Robert Adanto: There are 13 artists in the film: Narcissister, Ann Hirsch, Leah Schrager, Kate Durbin, Go! Push Pops (Katie Cercone and Elisa Garcia de la Huerta), Rachel Mason, Rafia Santana, Claudia Bitran, Rebecca Goyette, Michelle Charles, Damali Abrams, and Faith Holland. I felt that this combination of artists would help me paint a portrait of fourth wave feminism, as it was being discussed in 2014.
Was it tough to get them interviewed on camera? How did you approach each interview?
Robert Adanto: Things came about quite easily, I would say. The day after contacting Katie Cercone, I interviewed Go! Push Pops. Katie played an important role at the onset, connecting me to Narcissister, Rebecca Goyette, and Michelle Charles, and after those initial interviews, I did more research, and added Ann Hirsch, Claudia Bitran and Rafia Santana to the mix. A few others, like Rachel Mason, Leah Schrager and Faith Holland, I met at events in New York.
In terms of my own approach, I would say my training as an actor and my early introduction to art history and contemporary art influence me the most. As an artist and educator, I want to do my best to present people of all cultures in ways not normally seen in western media. I want to present the complexity of human experience with specificity, so I try to never judge my subjects. I allow them to speak and to share their feelings. I do my research and engage them respectfully with the aim of documenting their lives and circumstances, and I find that this is usually enough to create a mosaic of sorts, one comprised of individuals who have experienced similar events or circumstances.

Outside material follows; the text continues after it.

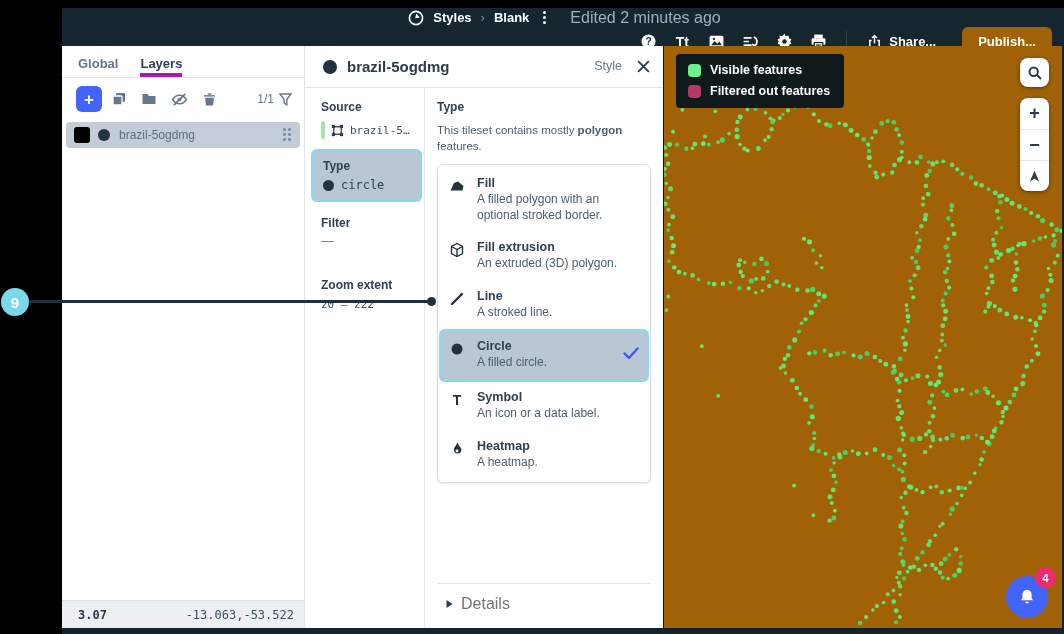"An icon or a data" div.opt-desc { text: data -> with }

Is this film a form of activism?
Robert Adanto: No. That’s never been my intent when making these films. I’m not interested in making documentaries like Michael Moore does, exposing the Bush administration’s motives during the Iraq War. That’s activism, at least, when it comes to the general public. Black Fish and An Inconvenient Truth, that’s documentary as activism, in my opinion. I don’t have that kind of agenda when I approach a topic. A deep interest and a need to understand something more tends to fuel my filmmaking. When I choose a subject, it’s because I want to engage it, wrestle with it, study it, and find a way into that space so that I can create a vision of it, hopefully one that’s compelling and thought provoking. In the past, I think I’ve chosen topics of great complexity, and I want my audience to come away with a better understanding of what I’ve explored, but I also want to entice them to explore it more themselves after leaving the theatre.
What's your personal connection to the fourth wave? What do you think is defining feminism now?
Robert Adanto: My personal connection with women and men identifying as ‘fourth wave’ feminists began with the making of this film, although I will always refer to Pearls on the Ocean Floor as my first ‘feminist’ film. I’m pretty sure I will be examining some other facet of feminism in the near future. I find it an endlessly fascinating subject to study and explore. It’s like studying mythology, folklore, or Shakespeare. There’s no end point, and I feel like I’ve read the four major tragedies but have yet to touch Pericles or Cymbeline.
I think the fourth wave is ardent about gender equity. Today’s feminism has expanded its concerns beyond the oppression of women, that’s for sure. I would also say that today’s feminism, as I see it, is less of a monolith when it comes to ideology. There appears to be several feminisms in this wave and that’s its strength. It’s a growing, fluent dialogue that is evolving, and I don’t believe there is one source or organisation defining feminism today.
What can the next generation of emerging artists learn from this film?
Robert Adanto: Hopefully they will be inspired to get back into the studio and keep working. The artists in The F Word are tenacious about their practice, and they have never relied on institutions to get their work shown. They are architects of change and I have a deep admiration for what they are doing.